The pembrolizumab-pemetrexed combination “is an important advance in the care of our squamous-cell patients,” said Dr Gubens.
Single-agent immunotherapy underperforms in patients with driver mutations, such as EFGR or ALK . Patients with EFGR or ALK mutations were excluded from the KEYNOTE studies, Dr Gubens noted.
The IMpower150 clinical trial included 108 patients with EFGR or ALK mutations, demonstrating that the addition of bevacizumab to chemotherapy plus atezolizumab leads to better outcomes in these patients. This finding “suggests that there’s some interplay between bevacizumab and immunotherapy,” he said.
Tumor Mutation Burden
One day, PD-L1 expression may be “archaic” as a biomarker, said Dr Gubens. Tumor mutation burden (TMB) is an evolving biomarker that may be helpful in selecting patients for immunotherapy, “although there is no consensus on how to measure TMB,” according to the NCCN guideline. Patients with high TMB are a population distinct from those with high PD-L1 expression, and TMB also predicts response to immunotherapy, Dr Gubens added.

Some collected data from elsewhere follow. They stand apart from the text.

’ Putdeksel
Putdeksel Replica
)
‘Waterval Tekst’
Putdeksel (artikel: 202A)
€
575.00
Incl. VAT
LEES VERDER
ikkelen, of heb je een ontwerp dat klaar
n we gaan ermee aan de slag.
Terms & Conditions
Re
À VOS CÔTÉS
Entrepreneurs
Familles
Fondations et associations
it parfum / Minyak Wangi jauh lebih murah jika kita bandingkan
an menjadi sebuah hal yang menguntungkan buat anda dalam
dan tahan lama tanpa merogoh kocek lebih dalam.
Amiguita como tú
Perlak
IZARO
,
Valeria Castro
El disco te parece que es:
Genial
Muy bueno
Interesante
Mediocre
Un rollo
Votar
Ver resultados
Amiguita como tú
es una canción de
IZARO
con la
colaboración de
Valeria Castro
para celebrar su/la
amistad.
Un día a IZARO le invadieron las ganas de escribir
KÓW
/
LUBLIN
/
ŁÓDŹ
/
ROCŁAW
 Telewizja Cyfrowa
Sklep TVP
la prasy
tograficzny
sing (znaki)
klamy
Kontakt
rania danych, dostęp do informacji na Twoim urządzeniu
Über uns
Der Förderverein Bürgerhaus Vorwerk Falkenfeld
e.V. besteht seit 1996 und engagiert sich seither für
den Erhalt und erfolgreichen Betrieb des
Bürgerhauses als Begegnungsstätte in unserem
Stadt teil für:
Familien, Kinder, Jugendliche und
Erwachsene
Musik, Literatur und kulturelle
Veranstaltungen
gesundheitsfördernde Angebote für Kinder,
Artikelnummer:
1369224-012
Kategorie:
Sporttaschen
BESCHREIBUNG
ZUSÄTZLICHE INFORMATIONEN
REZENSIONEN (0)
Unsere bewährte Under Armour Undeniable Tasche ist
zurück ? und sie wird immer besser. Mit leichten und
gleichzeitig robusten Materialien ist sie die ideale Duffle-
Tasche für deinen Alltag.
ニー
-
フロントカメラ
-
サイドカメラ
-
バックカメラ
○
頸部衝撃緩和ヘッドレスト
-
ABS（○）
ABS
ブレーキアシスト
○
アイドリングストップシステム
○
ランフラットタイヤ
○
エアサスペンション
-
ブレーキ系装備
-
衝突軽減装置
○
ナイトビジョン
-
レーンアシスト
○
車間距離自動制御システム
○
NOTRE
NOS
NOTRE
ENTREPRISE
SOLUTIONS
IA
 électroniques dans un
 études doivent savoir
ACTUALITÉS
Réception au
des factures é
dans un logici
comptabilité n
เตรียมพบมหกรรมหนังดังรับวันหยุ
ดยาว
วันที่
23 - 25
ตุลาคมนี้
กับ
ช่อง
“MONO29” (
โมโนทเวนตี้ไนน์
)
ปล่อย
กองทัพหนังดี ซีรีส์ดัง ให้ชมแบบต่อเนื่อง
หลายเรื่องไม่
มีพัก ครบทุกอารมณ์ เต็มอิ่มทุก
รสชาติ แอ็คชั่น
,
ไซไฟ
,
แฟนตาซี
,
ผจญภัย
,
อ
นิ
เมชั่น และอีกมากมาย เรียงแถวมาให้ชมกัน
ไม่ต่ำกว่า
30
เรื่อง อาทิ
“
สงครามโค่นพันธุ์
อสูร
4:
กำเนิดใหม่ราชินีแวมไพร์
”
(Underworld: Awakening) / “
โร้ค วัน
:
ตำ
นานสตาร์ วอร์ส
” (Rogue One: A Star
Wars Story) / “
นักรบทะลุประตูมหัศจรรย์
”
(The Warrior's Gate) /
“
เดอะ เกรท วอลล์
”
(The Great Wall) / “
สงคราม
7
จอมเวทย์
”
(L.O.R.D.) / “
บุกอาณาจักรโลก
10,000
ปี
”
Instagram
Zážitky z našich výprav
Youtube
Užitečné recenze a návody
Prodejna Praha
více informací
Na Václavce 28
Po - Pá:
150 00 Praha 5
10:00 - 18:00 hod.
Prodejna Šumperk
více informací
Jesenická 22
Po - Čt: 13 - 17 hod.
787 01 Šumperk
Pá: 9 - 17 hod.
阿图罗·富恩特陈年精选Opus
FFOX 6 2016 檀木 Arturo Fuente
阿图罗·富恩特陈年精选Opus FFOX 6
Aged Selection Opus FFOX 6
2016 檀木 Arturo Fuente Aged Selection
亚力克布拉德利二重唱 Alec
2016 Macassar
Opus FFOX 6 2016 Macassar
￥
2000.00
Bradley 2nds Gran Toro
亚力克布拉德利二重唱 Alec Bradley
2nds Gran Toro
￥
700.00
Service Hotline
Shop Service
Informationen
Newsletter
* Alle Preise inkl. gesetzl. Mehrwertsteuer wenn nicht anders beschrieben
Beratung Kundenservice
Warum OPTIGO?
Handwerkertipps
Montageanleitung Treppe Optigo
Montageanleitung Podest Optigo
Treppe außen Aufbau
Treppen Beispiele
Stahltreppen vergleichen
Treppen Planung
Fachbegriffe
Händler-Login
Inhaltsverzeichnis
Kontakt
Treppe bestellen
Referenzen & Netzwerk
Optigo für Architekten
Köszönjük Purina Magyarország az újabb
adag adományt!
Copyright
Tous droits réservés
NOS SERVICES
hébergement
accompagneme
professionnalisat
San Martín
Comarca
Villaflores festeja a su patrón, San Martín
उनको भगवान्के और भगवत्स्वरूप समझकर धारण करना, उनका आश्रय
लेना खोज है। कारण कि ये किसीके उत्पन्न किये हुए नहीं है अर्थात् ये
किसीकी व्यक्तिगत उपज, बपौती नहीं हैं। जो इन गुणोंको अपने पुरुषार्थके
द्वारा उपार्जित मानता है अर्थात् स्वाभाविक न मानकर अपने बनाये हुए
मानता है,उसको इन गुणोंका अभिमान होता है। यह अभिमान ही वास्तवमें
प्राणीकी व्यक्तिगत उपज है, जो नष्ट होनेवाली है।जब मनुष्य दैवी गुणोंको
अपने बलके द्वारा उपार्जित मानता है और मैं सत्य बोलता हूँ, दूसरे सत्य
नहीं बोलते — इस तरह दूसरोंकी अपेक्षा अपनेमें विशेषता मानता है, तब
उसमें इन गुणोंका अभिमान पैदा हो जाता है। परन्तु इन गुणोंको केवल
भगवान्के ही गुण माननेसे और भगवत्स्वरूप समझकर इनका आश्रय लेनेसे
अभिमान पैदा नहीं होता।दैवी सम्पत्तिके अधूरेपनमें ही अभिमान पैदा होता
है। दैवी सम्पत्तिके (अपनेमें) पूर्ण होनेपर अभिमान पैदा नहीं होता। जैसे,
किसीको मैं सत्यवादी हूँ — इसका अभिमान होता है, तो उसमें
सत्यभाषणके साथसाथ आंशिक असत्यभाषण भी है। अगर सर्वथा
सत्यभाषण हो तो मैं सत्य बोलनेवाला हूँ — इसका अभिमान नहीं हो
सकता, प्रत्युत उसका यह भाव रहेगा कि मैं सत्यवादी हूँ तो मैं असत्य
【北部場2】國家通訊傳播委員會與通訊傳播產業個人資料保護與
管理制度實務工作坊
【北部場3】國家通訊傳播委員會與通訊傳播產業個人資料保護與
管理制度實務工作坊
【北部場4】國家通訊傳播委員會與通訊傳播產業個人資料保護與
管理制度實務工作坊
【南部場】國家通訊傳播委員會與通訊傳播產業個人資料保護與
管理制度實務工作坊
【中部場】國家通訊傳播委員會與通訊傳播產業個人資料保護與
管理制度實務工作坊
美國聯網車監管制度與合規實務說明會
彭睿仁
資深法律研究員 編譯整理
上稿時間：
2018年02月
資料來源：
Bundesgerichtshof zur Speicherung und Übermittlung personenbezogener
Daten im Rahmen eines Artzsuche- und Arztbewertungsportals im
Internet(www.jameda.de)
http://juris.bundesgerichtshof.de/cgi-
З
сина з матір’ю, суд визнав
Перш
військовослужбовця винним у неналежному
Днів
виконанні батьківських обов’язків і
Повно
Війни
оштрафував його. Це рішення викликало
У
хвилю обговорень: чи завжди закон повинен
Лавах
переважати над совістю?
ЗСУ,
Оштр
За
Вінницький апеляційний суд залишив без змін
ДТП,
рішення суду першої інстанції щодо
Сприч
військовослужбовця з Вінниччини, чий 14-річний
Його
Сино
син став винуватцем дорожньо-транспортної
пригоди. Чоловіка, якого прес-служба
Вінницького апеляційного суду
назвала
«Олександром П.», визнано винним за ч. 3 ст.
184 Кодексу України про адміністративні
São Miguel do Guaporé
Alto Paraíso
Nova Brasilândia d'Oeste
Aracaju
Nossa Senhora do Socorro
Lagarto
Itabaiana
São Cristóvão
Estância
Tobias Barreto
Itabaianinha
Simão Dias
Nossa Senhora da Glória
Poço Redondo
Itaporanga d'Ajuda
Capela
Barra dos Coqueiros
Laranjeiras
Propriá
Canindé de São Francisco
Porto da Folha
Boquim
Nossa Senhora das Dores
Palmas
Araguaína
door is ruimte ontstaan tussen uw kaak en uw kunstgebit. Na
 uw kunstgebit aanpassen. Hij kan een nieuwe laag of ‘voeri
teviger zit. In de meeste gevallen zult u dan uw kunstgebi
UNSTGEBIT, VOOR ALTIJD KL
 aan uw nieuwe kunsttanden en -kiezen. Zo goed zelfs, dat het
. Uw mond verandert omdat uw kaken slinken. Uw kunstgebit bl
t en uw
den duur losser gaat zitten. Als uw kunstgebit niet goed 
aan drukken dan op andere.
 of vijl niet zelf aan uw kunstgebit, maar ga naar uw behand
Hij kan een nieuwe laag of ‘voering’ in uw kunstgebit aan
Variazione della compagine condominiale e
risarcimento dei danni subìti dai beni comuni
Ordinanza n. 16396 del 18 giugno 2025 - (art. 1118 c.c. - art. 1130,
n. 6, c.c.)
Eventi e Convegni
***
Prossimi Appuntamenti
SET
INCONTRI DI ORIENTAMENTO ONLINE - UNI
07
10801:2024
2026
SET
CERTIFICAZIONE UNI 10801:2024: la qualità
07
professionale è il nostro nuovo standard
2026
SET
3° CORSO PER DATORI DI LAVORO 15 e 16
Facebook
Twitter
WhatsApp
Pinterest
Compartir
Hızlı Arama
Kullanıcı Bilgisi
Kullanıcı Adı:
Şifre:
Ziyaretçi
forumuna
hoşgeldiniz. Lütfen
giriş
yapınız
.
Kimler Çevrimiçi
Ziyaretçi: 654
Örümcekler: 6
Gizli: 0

The CheckMate-227 clinical trial enrolled 1739 treatment-naïve patients with metastatic NSCLC and no known driver mutations, showing that patients with ≥10 mut/Mb had significantly improved outcomes with nivolumab (Opdivo) plus ipilimumab compared with chemotherapy. For patients with lower TMB, immunotherapy was not superior to chemotherapy.
Blood-based TMB assays are especially promising, Dr Gubens pointed out. One such assay that used a cut point of 16 mut/Mb to define high TMB showed a 35% reduction in the risk for disease progression with atezolizumab compared with docetaxel in the high-TMB group.